Howard Slatter's page

The Bregazzi link

Written by Howard Slatter.

My father Francis Slatter (1906-1997) was never allowed by his family to know much about his grandfather, who he simply knew to be Charles Slatter. He had picked up a few hints that he was Italian, and changed his name, but no more than this. He also gleaned that the Slatters came from Oxford. When his older sister, my maiden aunt Winifred, died in 1989, my brother Andrew and I went down to Littlehampton to go through her things for our entitlement of her jewellery and items of family interest, before the house and contents went to one of her friends. Deep in the back bedroom, full of packages still wrapped from when she went down to the south coast from London about 15 years previously, I found a small briefcase with a few photographs (all unnamed, of course) and a scrap of paper in it. On the paper, in our grandfather's (Charles Edward Slatter) handwriting was a little family tree:

  Slatter father of Miss Slatter m. Huggins, Miss Slatter m. Count Carlo Bregazzi Major General, Rev John Slatter

On the back of this paper were a few notes (torn off at one edge):
 

ch Oxford (Infirmary)


This was my first sight of the name Bregazzi. I could find no marriage for my great-grandfather in the GRO indexes, but on a hunch (again following something that my father had heard, that his grandparents spent some part of their married life together in Ireland) in 1992 I wrote to Dublin. About six weeks later I got a copy of the marriage certificate between Carlo Slatter Bregazzi and Louisa Carrington Breward (I knew this was my great-grandmother's name) at Monkstown, Co Dublin on 1st August 1865. They both claimed to be resident in Kingstown, and Carlo's father appears as Carlo Slatter Bregazzi, profession General in the Army (though which army is not specified!). No clues in the witnesses, who are the local schoolmaster/parish clerk and the sextoness (according to the 1865 edition of Thom's Dublin Almanac). And I know that Louisa, claiming to be of full age, was actually only 18 (born in Leicester in Dec 1846). All very mysterious - why Ireland? Where had they met? Irish records are notoriously incomplete following the burning of the Four Courts in 1922.
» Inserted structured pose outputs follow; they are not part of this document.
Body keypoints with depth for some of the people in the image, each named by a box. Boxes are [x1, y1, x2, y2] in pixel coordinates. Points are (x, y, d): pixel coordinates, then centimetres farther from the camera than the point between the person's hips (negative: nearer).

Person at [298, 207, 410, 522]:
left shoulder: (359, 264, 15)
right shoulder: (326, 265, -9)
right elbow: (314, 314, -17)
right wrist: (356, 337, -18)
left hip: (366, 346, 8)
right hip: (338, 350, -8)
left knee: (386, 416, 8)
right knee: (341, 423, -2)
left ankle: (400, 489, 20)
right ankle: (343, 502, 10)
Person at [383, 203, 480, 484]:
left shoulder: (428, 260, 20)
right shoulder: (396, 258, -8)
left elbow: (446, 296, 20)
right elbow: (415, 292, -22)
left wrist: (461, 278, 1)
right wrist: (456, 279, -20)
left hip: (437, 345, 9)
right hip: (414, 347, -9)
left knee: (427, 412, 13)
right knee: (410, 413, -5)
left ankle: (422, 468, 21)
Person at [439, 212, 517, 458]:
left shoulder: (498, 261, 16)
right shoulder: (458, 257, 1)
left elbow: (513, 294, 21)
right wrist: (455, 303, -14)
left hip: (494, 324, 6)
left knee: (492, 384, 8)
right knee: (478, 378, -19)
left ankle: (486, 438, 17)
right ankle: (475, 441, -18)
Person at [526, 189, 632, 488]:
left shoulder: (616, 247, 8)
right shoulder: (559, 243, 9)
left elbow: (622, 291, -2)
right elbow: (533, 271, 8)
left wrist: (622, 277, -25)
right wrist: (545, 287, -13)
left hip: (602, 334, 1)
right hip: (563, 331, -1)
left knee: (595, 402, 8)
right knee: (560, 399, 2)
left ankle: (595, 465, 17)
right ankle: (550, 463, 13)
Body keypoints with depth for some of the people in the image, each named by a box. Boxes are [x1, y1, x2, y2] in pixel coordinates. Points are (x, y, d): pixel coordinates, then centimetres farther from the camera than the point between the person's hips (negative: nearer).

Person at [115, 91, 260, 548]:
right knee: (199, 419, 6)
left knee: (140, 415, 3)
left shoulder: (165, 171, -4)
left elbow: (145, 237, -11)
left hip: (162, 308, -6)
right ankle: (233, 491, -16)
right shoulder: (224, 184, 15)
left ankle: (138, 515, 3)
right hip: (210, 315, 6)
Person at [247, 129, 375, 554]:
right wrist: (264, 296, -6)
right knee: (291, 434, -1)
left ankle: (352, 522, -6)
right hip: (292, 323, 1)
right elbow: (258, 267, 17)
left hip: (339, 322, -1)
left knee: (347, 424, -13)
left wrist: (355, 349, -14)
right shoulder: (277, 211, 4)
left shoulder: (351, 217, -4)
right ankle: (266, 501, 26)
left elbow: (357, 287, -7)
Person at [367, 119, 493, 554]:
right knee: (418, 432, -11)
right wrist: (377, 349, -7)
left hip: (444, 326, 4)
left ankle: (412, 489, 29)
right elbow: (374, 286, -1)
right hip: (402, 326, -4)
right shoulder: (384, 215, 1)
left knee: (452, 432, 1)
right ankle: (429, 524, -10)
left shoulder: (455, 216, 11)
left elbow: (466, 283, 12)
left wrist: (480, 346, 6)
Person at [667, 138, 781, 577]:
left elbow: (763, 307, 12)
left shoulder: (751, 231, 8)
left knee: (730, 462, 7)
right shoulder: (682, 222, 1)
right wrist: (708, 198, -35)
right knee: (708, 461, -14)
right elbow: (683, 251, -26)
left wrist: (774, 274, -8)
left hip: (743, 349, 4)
Their (Carlo & Louisa's) first two children were born in 1866 (Leicester) and 1868 (Manchester) with the surname Bregazzi, and both died in early infancy. The first child to survive was my great-aunt Florence Slatter (no Bregazzi), born in 1869. Charles Slatter (as he was by now) appears in the 1871 and 1881 censuses as born "in Italy, a British subject". I can find no records of immigration or a formal change of name.
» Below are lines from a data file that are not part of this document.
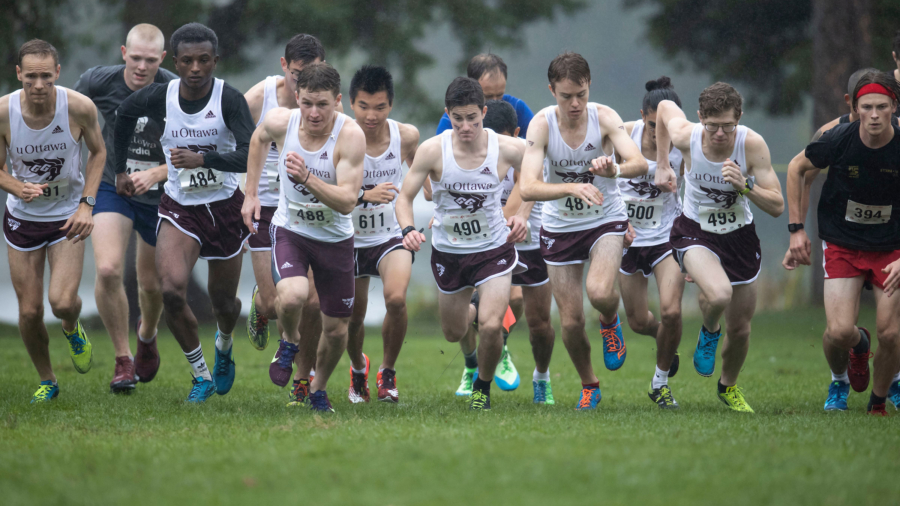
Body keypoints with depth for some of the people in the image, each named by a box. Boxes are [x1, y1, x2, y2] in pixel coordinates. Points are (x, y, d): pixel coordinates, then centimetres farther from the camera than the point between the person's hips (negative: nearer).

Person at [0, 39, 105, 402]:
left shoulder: (79, 107, -20)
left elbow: (98, 153, -1)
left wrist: (87, 203, -12)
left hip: (68, 216, -1)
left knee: (62, 302, -17)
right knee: (29, 311, 1)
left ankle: (72, 329, 22)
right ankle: (46, 382, 26)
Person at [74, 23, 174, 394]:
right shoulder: (98, 81, -14)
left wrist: (154, 174, -32)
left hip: (160, 195, 0)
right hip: (111, 187, 0)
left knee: (152, 283, 11)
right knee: (108, 270, -20)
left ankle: (146, 335, 47)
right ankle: (123, 360, -3)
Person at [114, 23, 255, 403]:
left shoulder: (230, 100, -17)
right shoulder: (159, 97, -10)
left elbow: (250, 156, -27)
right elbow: (124, 114, 13)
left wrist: (201, 159, -38)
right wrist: (120, 168, 18)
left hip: (225, 207, -1)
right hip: (179, 210, 1)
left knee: (223, 301, 12)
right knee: (171, 289, -22)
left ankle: (225, 344, 50)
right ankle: (200, 373, -3)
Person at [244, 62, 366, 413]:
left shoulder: (350, 135, -24)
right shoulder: (280, 122, -16)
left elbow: (347, 202, -28)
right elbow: (259, 139, 11)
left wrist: (307, 178, -42)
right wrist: (251, 193, 11)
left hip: (335, 238, 0)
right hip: (290, 229, 0)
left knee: (336, 329, 7)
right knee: (291, 295, -29)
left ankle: (318, 389, 37)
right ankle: (290, 341, 6)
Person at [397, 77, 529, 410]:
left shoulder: (508, 149, -17)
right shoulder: (433, 150, -19)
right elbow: (404, 197, -12)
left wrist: (521, 216, -9)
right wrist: (408, 230, -32)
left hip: (494, 248, -1)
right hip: (448, 251, 1)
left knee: (490, 326, -19)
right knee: (453, 333, 17)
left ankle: (483, 387, 12)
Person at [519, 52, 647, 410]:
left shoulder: (604, 117, -17)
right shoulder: (542, 123, -18)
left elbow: (639, 163, -30)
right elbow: (528, 188, -28)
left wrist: (614, 169, -53)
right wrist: (572, 188, -45)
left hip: (606, 220, -1)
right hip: (560, 227, 1)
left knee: (599, 292, -28)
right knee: (571, 321, 2)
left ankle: (610, 322, 10)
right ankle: (588, 385, 30)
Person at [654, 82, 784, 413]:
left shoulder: (752, 144, -22)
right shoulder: (686, 137, -21)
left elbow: (777, 206, -19)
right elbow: (665, 107, 4)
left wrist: (744, 186, -36)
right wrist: (662, 166, 8)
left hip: (739, 237, 2)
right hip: (695, 233, -2)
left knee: (739, 329, 10)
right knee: (718, 295, -33)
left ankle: (729, 386, 42)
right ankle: (709, 332, 5)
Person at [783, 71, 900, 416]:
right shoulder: (837, 139, -16)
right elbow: (796, 168, 3)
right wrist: (796, 229, 0)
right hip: (841, 245, 0)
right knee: (839, 332, -15)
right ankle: (839, 380, 22)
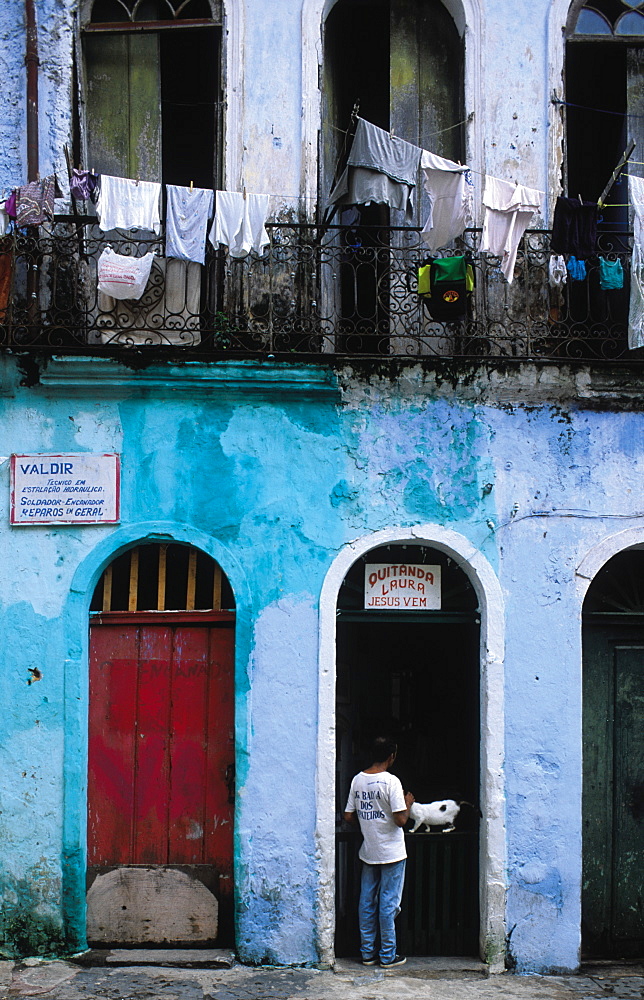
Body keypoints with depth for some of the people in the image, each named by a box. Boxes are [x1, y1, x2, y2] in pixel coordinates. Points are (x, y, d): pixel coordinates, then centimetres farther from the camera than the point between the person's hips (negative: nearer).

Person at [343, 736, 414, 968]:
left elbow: (348, 816, 6)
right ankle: (388, 955, 9)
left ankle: (367, 953, 18)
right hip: (391, 853, -6)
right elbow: (400, 820, -20)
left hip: (368, 851, 6)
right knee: (388, 904, 2)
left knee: (367, 902, 11)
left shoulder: (357, 780, 2)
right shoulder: (391, 781, -17)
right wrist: (407, 804, -2)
I started to pursue the Bregazzi surname, with some addresses picked up from UK phone books. Before long the trail led me to an Australian living in Queensland called Kelvin Williams, who had done a lot of research on Bregazzis and had established quite a network of people world-wide who were connected by the name. He told me of a family who lived in a small village, Stazzona, above lake Como in northern Italy, and who had produced several phases of emigration to England, the Isle of Man, Germany and Ireland. He had never come across my Carlo, though.
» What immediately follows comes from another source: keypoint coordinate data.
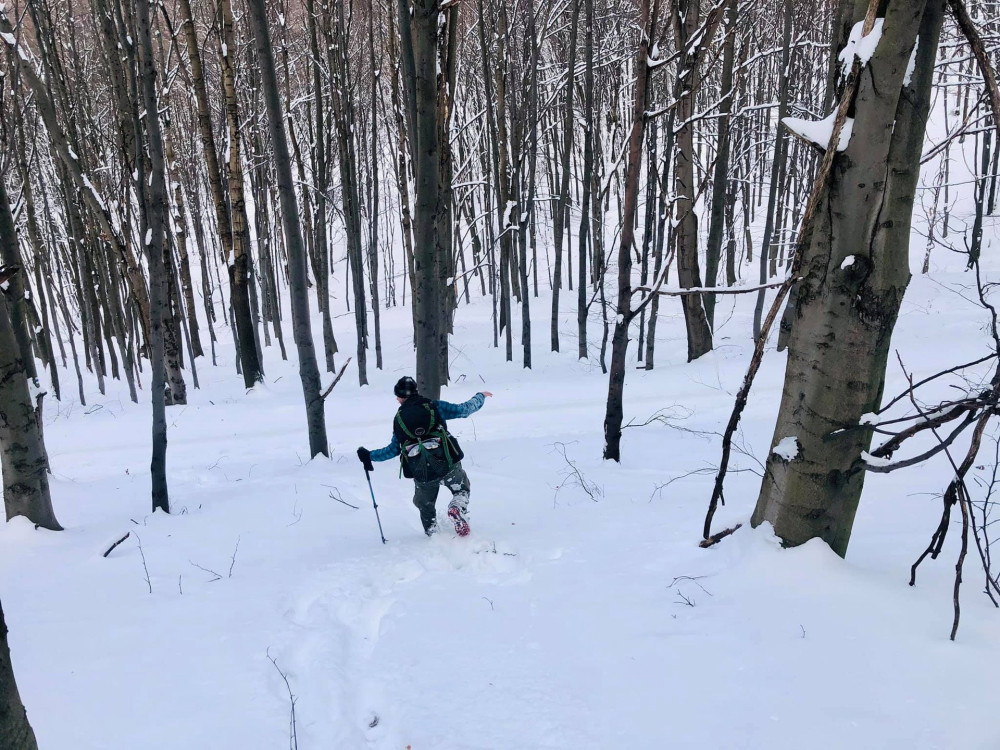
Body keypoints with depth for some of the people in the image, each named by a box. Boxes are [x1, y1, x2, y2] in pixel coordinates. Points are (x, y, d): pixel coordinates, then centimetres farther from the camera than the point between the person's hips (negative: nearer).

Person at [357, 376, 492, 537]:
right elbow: (464, 409, 10)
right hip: (447, 464, -2)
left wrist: (369, 456, 30)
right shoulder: (434, 406, 7)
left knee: (425, 506, 27)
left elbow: (393, 449, 16)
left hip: (421, 474, 2)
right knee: (461, 489, 22)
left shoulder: (399, 418, 13)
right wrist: (481, 396, 28)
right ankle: (457, 508, -8)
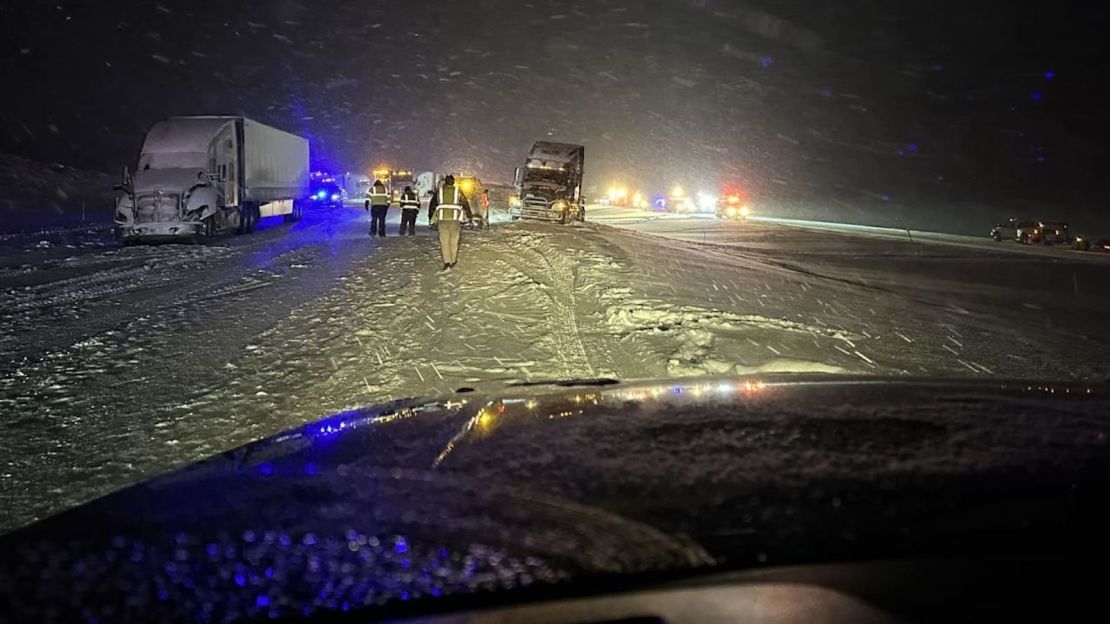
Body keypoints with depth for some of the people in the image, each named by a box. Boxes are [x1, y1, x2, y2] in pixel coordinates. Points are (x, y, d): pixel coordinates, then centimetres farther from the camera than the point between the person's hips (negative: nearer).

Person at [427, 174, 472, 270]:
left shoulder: (439, 191, 6)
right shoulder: (458, 191, 5)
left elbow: (432, 205, 10)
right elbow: (465, 204, 9)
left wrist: (430, 218, 22)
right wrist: (469, 216, 21)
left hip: (442, 219, 0)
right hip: (455, 219, 0)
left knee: (444, 241, 2)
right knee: (454, 241, 12)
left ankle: (447, 262, -10)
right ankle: (453, 261, 21)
Sadly, Kelvin died in 1999. As by then I had built up a substantial database of Bregazzis (at the latest count numbering over 1300 people) I offered to take on the role of "coordinator" of the different branches and their researches. I had done my own research too, helped by a Maurizio Brigazzi in Rome who had sent me an extract from the Stazzona parish registers that we had not seen before. That had established the connection between Stazzona and the Irish branch (much later than Carlo's marriage), and also a family in the east end of London. There are now no Bregazzis at all in Italy, though several Brigazzis and Bragazzis. There are Bregazzis, though, in at least 9 other countries.

So no connections yet that I can be sure of between me and either the Slatters or other Bregazzis. But I'm working on it!